A Georgia-born author of a 2017 New York Times bestseller says Columbia County Schools are doing students a disservice by removing her book and two others from a supplemental reading list.
“Dear Martin” by Nic Stone is one of three novels removed from a list of 17 books proposed by teachers and a selection committee Columbia School Superintendent Sandra Carraway removed due to concerns over coarse language and sensitive content.
Carraway said a violent scene involving a black teenager and police officers was a factor that prompted her to take “Dear Martin” off the supplemental reading list. The scene involving police conflict was “a very sensitive situation across the nation,” she said. The schools in her district recently hired campus safety officers, she said.
Students in 10th grade classes would have had the option of reading the novels for supplemental studies.

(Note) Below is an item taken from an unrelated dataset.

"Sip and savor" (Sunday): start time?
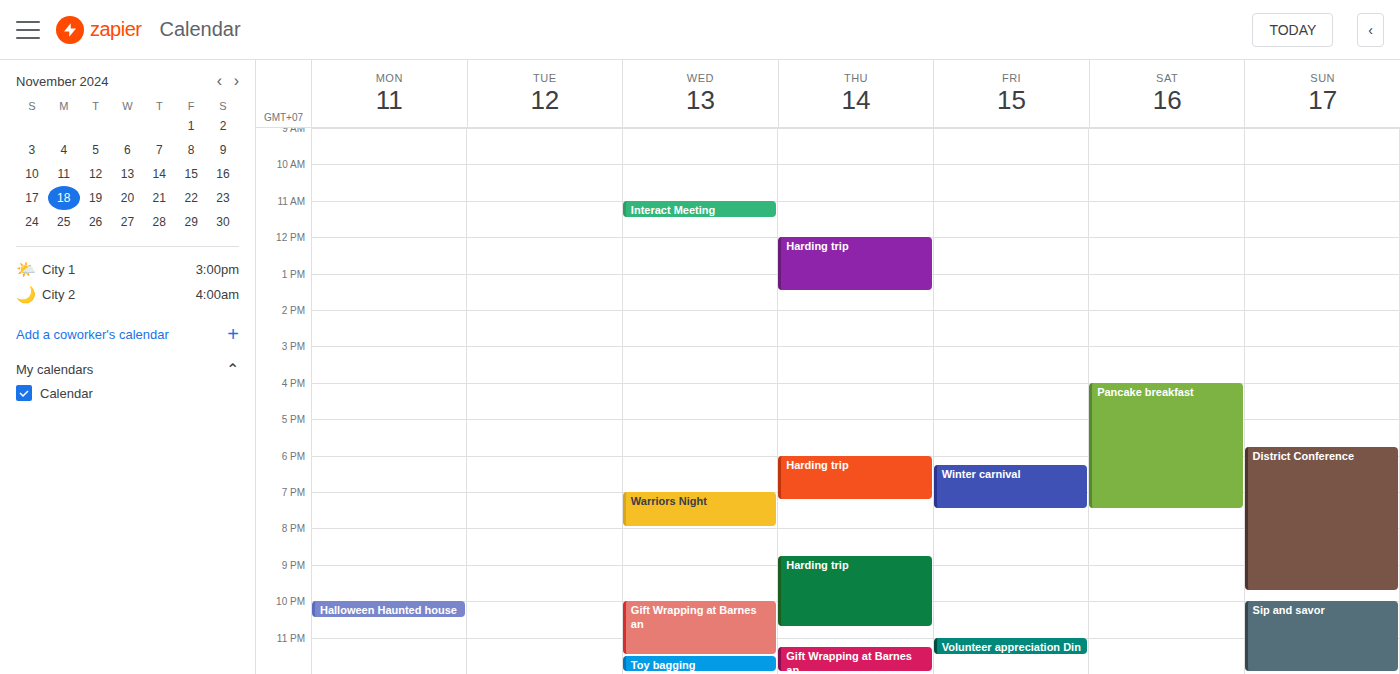
10:00 PM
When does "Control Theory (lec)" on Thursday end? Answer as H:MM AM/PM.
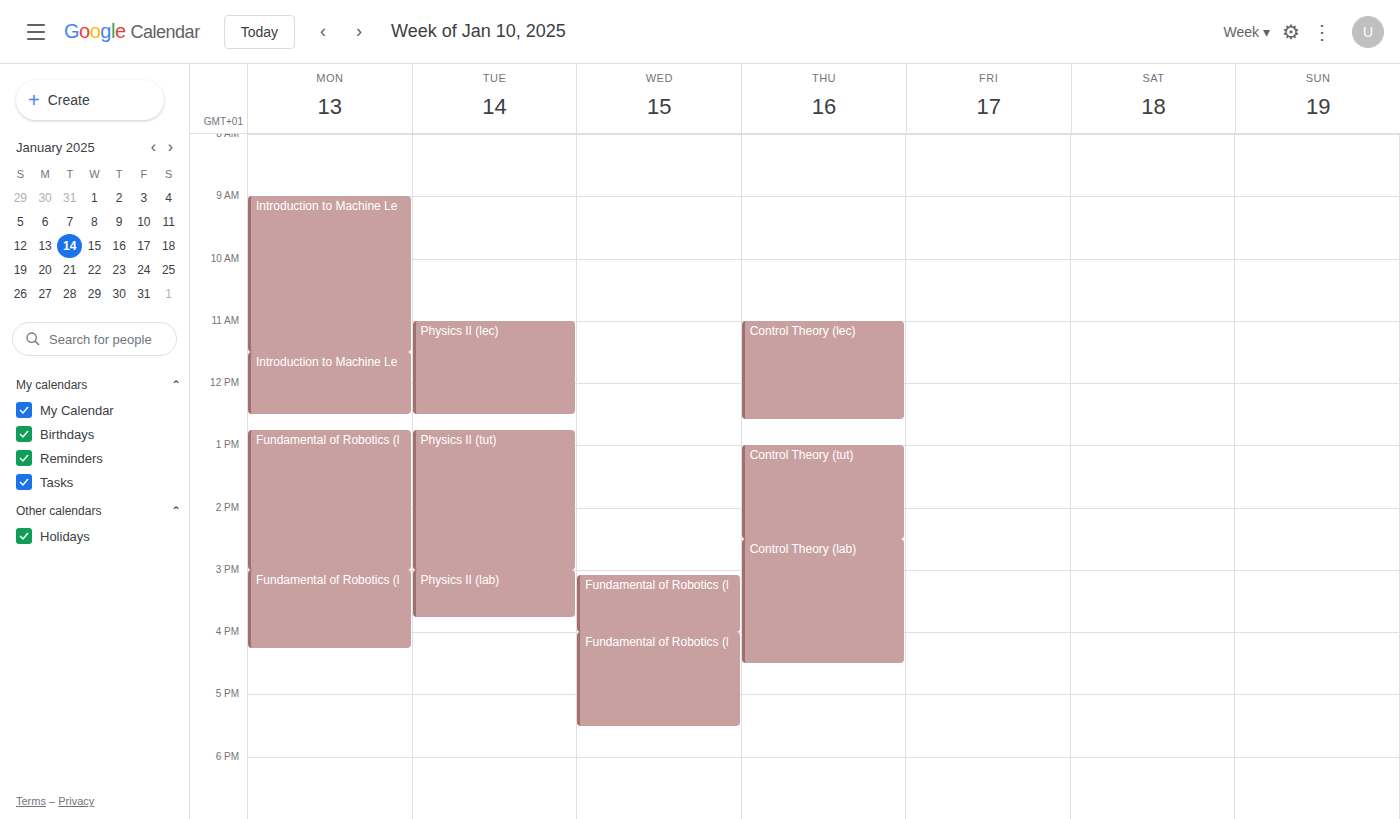
12:35 PM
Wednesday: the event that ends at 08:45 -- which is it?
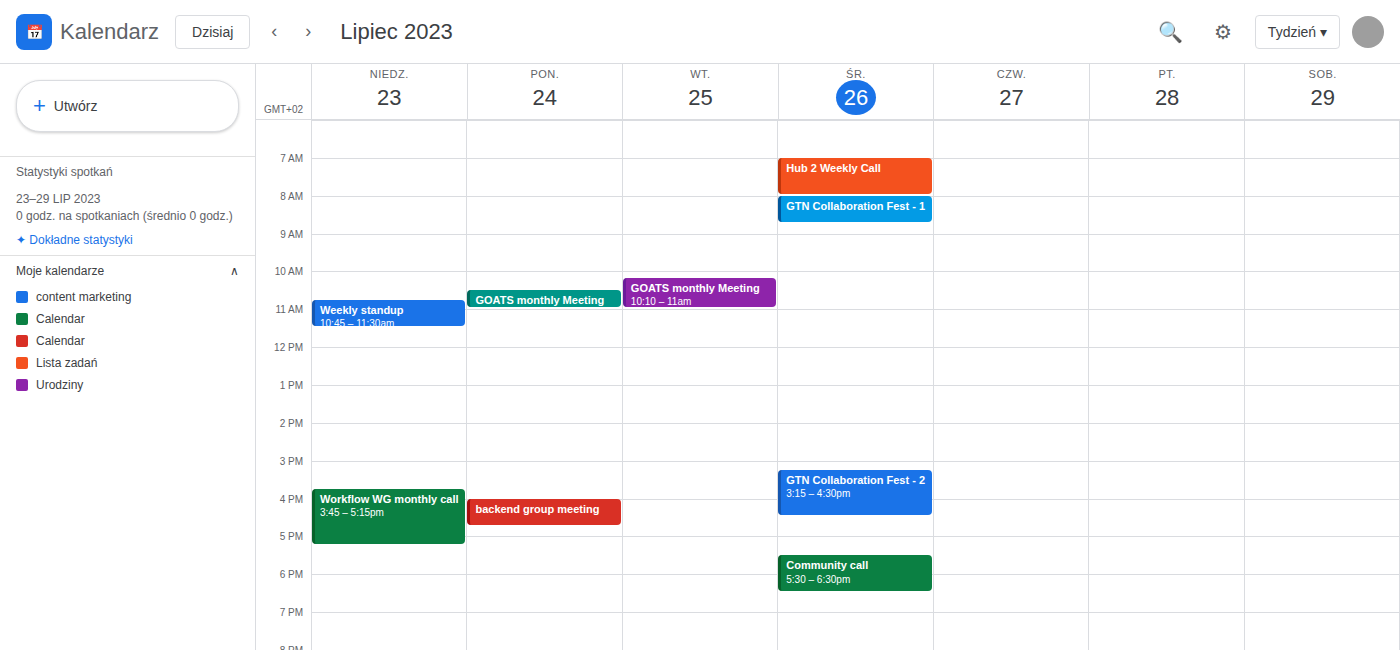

“You can imagine if it’s that sensitive in the adult realm, in a class of 14 or 15 year-olds it can be more sensitive also,” Carraway said. “I do not believe we need to bring that kind of unrest and potential for divisiveness into a classroom of young teenagers.”
“Dear Martin” is the fictional story of a black high school senior who writes letters to Dr. Martin Luther King Jr. as a way to navigate his violent interactions with police and racial tensions at the predominantly white school he attends.
In addition to “Dear Martin,” “Regeneration” by Pat Barker and “The Curious Incident of the Dog in the Night-Time” by Mark Haddon are also removed from supplemental reading lists in the Augusta area’s Columbia schools.
Some argue that students should have opportunities to confront tough social issues presented in the books, allowing teachers to guide students through those subjects rather than skirting them entirely.
It is rare in Georgia for schools to set books off limits from the classroom or library shelves, said Kosha Tucker, an attorney with the Georgia chapter of the American Civil Liberties Union. Removing the books as a reading option seems problematic from a free-speech perspective, Tucker said.
“The (U.S.) Supreme Court has recognized, and we agree, that students should have access to a broad range of reading materials,” Tucker said.
Parents and educators occasionally push to remove a book from a public library in Georgia, said State Librarian Julie Walker. A local library board’s trustees usually decides whether to keep the book and state officials aren’t usually involved, although the state’s public library system favors collections that represent many different views, she said.
“Occasionally, there is an item that is deemed not appropriate for a collection and it is removed,” Walker said. “But generally, that is the exception, not the norm.”
School districts should have book selection policies crafted by a variety of teachers, parents and administrators all involved in the final decision, not just a superintendent, said Holly Frilot, president of the Georgia Library Media Association. Those policies should also distinguish between books picked for course teaching and for placement in libraries, she said.
“To not require it in the classroom is one thing,” Frilot said by phone last week. “To not have it on a library shelf, to me that is an area of concern because you have a very small group of people making decisions.”
Carraway said she stands by her decision to remove the three books and heard support from many people in the Augusta area. She said she understands critics of the decision, but her objections to content and language in the books outweighed the literary value she thinks they might offer students. Carraway likened her task of curating books for young people to a rating system used for movies.
“If a movie is rated R, a student that’s not 17 or older can’t go see those movies unless a parent’s with them,” Carraway said. “So when we looked at novels, that’s kind of the approach we used.”
Stone said she appreciates Carraway’s concerns about the language in her book, but says the decision to remove it from the supplemental list doesn’t serve the best interests of students. The novel was inspired by actual officer-involved killings of black teenagers, real-life situations that she argued students should confront in the classroom.
“These are REAL issues,” Stone said by email. “And as young people are affected, removing their opportunity to discuss what’s happening in the world – through the lens of fiction – in spaces where they are meant to learn, is shortsighted.”